I am so sorry for not posting at all this past week, the main reason has been because my anxiety has been playing up.
For some reason on Monday morning I felt a bit teary/emotional but went to TAFE and hoped that the feeling would pass, it didn't as soon as I walked into TAFE I burst into tears so ran into the bathroom and tried to calm myself down. Of course as soon as I walked into class the tears began again, thankfully I had the lecturer that had been with me when I had my anxiety at the beginning of the year (the lecturer I should've had wasn't there for some reason) and she was very understanding and said it wasn't my fault and made me go home to rest (I spent most of the bus trip home wearing my sunglasses to hide my tears though I am pretty sure everyone could tell I was crying). I spent the rest of day being mad at myself for letting my anxiety get in the way of TAFE, I told myself over and over again that I had no reason to be anxious and that tomorrow was a new day and that it would be better. My parents have always been very understanding about my anxiety and were as confused as I was, as to why I was being like this (I had no clue what so ever). So the next day get off the bus to walk to my TAFE campus (its on the other side of a oval) and the tears begin once again walk into class with tears streaming down my face. Once again the lecturer I had (a different one to the day before) was very understanding and as it was prac I said I was worried if I went home I wouldn't catch up, my lecturer said as long as I am willing to work she would help me catch up and that the anxiety wasn't my fault (she has been lecturing for over 30 years so has seen it all). I had an excursion with the same class the next day and she said that I could miss it as it wasn't going to do me much good at all. By this point my parents and I had no idea what was going on so they booked me into my doctor (who managed to fit me into his lunch break) who gave us 3 solutions: Leave it which clearly wasn't going to work as I had TAFE and my anxiety was stopping me from functioning or prescribe me some medication to take until the anxiety passes or double the current medication I am on for a small period of time until the anxiety passes. We all decided to number two with an option to do number three if the medication didn't work. Well the medication he prescribed managed to knock me out (one of the effects it said it would cause was drowsiness which is cleary did).
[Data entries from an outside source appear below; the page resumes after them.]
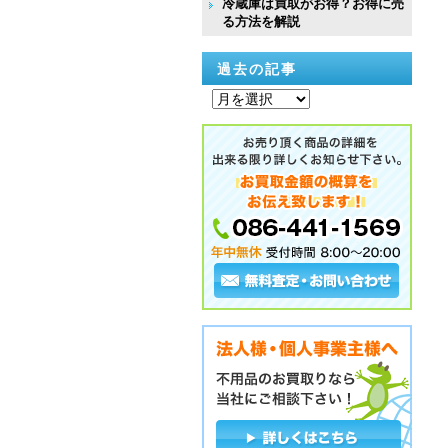
冷蔵庫は買取がお得？お得に売
る方法を解説
過去の記事
過
去
の
記
事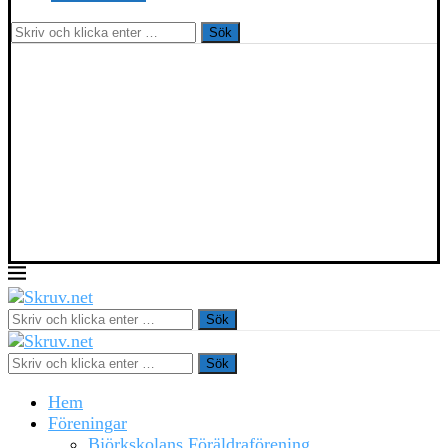
Sök
Sök
Sök
Hem
Föreningar
Björkskolans Föräldraförening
Even though I had TAFE on Thursday I decided to start a fresh week on Monday and to allow a good few days for the medication to work, well I decided to lie on the couch with a pillow and blanket and dosed off for just under 5 hours. I NEVER sleep during the day so this was strange, (I honestly have no idea how I could sleep that long during the day) and my parents and I decided to try number three and not take the medication my doctor had prescribed. My doctor told my mum that if I was sleepy and couldn't function will on the medication to switch to option 3 as he trusts my parents judgement, also a few years ago I was on a similar medication for the same reason (my anxiety flaring up) and that made me sleepy back then and didn't really work so he knew that it could happen again.
I am going to see my doctor this coming Wednesday to give him an update on the situation. As to why my anxiety flared up, we have no idea though the virus that I had last week could've made it flare up but thats just a therory. Whats important is that we are dealing with it and that soon I will be back to normal.